**PASAJE CITADO**
== == ==
La planta de la patata es una solanácea que contiene un alcaloide muy tóxico, que es la solanina. Las patatas son sus raíces, es decir, que para comerlas hay que levantar la tierra y dar con ellas. Los brotes que aparecen en ellas también son tóxicos y, por si esto fuera poco, la propia patata comida en crudo, es bastante desagradable de sabor y también tóxica, aunque en menor grado. Esto me induce a pensar que más de uno, aunque perdido en la noche de los tiempos, puesto que se trata de un alimento ancestral que ya consumían los incas hace unos cuantos años, lo debió de pasar bastante mal hasta dar con las patatitas cocidas, fritas o asadas. No hablaremos de las setas, porque eso sí que debió ser una auténtica lotería.

Si miramos a algunos pueblos primitivos africanos, podemos ver que algunas larvas son para ellos un plato exquisito. Y puede no extrañarnos tampoco demasiado, por aquello del tema de la hambruna que vienen padeciendo desde tiempos inmemoriales. Lo mismo podríamos decir de las hormigas culonas de Colombia, donde tampoco es que se pueda decir que hayan nadado en la abundancia, en cuanto nos alejamos unos cuantos kilómetros de la capital. El primero de los casos expuestos sigue siendo un alimento muy nutritivo, pero bastante cerrado en cuanto a las fronteras. El segundo, ya no, porque las hormigas culonas colombianas son un snack de lujo, no ya solo para los colombianos, sino para el resto del mundo, como los saltamontes y otros insectos enlatados originarios de Tailandia. Y vamos a quedarnos dentro de las fronteras españolas… ¿quién sería el primero que probó la lamprea?... ¿y la espardeña?...
== == ==
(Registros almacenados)
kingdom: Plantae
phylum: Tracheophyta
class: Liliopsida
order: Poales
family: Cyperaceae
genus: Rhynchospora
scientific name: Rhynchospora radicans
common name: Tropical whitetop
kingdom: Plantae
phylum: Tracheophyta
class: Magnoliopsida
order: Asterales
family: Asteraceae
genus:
== == ==
**TAREA SOLICITADA 1**
Responde estas preguntas sobre el texto acerca de los alimentos insólitos:
(a) ¿Qué alcaloide tóxico contiene la planta de la patata?
(b) ¿Qué pueblo consumía ya la patata?
(c) ¿De qué país son originarios los saltamontes y otros insectos enlatados?
**TAREA SOLICITADA 2**
Prosigue el texto sobre los alimentos insólitos a partir de su última frase.

**RESPUESTA ESPERADA 1**
(a) La solanina.
(b) Los incas.
(c) De Tailandia.

**RESPUESTA ESPERADA 2**
La lamprea es una especie de culebra repulsiva, o de gusano enorme para ser más exactos porque se trata de un invertebrado, y una de las especies más primarias del mundo, que se alimenta de sangre, y cuando la cortas, te deleita con una magnífica hemorragia. En cuanto a la espardeña o pepino de mar (stichopus regalis), para aquellos que no lo conozcan, es mejor ver el video adjunto para comprobar de qué se trata. Por si no tuviera bastante con ser tan feo, está recubierto de holoturina, que es una sustancia venenosa, y hay que ver la facilidad que tiene para ponerse rígido. Pues bien, ambos animalitos son verdaderas delicatesen puestas en manos de los más reputados chefs del mundo. Y también, los dos bichitos forman parte de los fogones de los pescadores desde hace muchísimos años. Claro que si pensamos que cualquier pescador tiene a la mano especies mucho más normalitas como las sardinas, los chicharros… e incluso pececitos de más alta alcurnia como el bacalao, la merluza, o el mero, por citar algunos ejemplos, sin entrar en especies que se escapan del bolsillo como el besugo o la langosta, lo de probar la lamprea, la espardeña o las anguilas, parece un acto de fe, más que de curiosidad.

Hay que tener ánimo para probar una cosa así.

En mi infancia, recuerdo haber probado algunos elementos bastantes repugnantes, aunque exquisitos, como aquel lagarto que correteaba por nuestra parcela como Pedro por su casa, y al que puso fin Manolo, el conductor de mi padre y que nos comimos con cebolla, patatas y tomatito, o las angulas que caían por la catarata de la acequia que desembocaba muy cerquita del hotel Sicania de Cullera, donde olía realmente fatal. El primero forma ya parte de la historia porque, en la actualidad, está prohibido cazarlos bajo multas abultadísimas. Y las segundas también, porque ya no existen ni la acequias ni las angulitas que vivían en ella.

Como última curiosidad diremos que, un buen día de aquellos años, quisimos hacer a la brasa unas navajas que habíamos pescado en la bahía, y que, por darles un poco más de toque quisimos añadir algún marisquito. El chef nos regaló un buen puñado de carabineros, porque entonces solamente servían para hacer caldo. Y precisamente para hacer un caldito de primero, nos regalaron un rape enorme… Disfrutamos como nunca. Es curioso cómo el devenir de los tiempos ha convertido especies casi de desecho en auténticos manjares.